するとユカは少しまた俯きながらも今度は今までで一番はっきりとした声で答えた。
「アッカーマン」
それを聞きリヴァイは驚いて思わず目を見開いた。
『アッカーマン』という苗字は特に珍しい苗字では無いが、地下街から来たとなると話は違ってくる。
「それは…本当なのか?」
そう尋ねると頷かれ、リヴァイはユカを見つめたまま考え込んだ。
そして1つ思いついた事を聞いてみた。
「兄弟はいるのか?」
「…うん」
「そいつの顔は分かるか?」
その言葉にユカは既に空になっていたカップを置いてリヴァイを見つめながらはっきりと答えた。
「あなた」
「えっ…?」
思いも寄らない言葉に一瞬頭の中が白くなる。
リヴァイ自身、自分に兄弟などいないが、今目の前に座っているユカははっきりと自分の事を兄弟だと言った。
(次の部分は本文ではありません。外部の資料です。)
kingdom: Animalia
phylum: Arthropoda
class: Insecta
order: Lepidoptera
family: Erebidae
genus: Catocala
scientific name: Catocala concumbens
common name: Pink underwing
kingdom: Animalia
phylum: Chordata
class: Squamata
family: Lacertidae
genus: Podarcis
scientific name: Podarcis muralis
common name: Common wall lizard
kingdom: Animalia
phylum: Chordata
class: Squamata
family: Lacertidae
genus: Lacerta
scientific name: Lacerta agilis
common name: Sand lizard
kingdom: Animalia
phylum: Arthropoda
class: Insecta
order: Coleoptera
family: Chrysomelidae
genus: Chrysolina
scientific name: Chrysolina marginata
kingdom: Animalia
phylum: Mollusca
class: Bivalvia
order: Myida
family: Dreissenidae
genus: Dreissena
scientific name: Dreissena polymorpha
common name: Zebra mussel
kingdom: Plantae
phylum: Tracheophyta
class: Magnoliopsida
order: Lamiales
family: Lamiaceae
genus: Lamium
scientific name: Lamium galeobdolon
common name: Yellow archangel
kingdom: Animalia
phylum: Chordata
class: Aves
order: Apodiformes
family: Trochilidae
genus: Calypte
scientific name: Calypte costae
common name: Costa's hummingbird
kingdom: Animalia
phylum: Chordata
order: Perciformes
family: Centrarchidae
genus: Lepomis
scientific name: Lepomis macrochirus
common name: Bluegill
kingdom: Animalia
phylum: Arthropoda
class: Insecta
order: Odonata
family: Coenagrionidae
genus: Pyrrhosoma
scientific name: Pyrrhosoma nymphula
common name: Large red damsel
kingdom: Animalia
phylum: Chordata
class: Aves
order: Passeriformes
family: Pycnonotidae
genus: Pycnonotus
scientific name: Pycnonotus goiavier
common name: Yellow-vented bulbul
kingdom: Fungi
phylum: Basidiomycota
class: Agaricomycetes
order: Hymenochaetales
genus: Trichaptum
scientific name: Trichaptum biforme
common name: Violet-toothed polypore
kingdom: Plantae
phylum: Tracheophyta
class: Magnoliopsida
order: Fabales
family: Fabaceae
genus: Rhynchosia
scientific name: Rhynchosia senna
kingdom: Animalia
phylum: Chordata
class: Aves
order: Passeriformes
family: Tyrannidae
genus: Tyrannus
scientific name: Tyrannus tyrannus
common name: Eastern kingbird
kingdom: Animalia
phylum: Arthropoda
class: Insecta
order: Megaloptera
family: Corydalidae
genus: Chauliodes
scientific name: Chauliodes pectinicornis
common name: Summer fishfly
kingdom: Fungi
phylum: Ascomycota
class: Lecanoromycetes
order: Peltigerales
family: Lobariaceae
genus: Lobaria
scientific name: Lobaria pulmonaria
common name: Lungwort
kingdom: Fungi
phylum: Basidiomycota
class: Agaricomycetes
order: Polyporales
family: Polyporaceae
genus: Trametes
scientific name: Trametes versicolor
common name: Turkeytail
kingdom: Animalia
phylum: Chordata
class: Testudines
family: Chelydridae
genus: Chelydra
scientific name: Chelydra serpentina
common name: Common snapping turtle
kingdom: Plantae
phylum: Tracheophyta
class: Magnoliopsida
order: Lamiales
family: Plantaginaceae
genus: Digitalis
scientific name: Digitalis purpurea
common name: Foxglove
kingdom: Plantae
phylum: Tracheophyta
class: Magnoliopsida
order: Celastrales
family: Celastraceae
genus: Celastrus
リヴァイの思考が追いついていないでいるとユカは今までとは違い力強く話し始めた。
「私のお母さんが言ってた。
私には兄がいる。
その人は幼い頃に家を飛び出してそれ以来戻って来なかった。
戻って来なかったのは自分のせいでその人はゴロツキになった。
そしてその兄の名前は『リヴァイ』って…
だから私の兄はあなた」
ユカが話した内容に眩暈がしてきた。
リヴァイが地下街でゴロツキになった理由は正直覚えていないし、両親の顔も殆ど覚えていない。
ましてや苗字はあるが他人に教えた事など一切無かった。
リヴァイは立ち上がり、椅子に座ったままのユカの腕を引っ張り部屋を出てエルヴィンの執務室へと向かった。
このまま1人…いや2人であの部屋に居る事に耐えられない。
執務室に入るとエルヴィンの姿は無く、その代わりハンジがソファーに座っていた。
「ハンジ、エルヴィンは何処だ」
そう話しかけると驚いた様にソファーから立ち上がってリヴァイを見た。
「エルヴィンなら資料室に行ったけど…何か分かったの?」
まるで巨人の実験をする時の様な目をしながら食い入る様に聞いてくるハンジに嫌気が差す。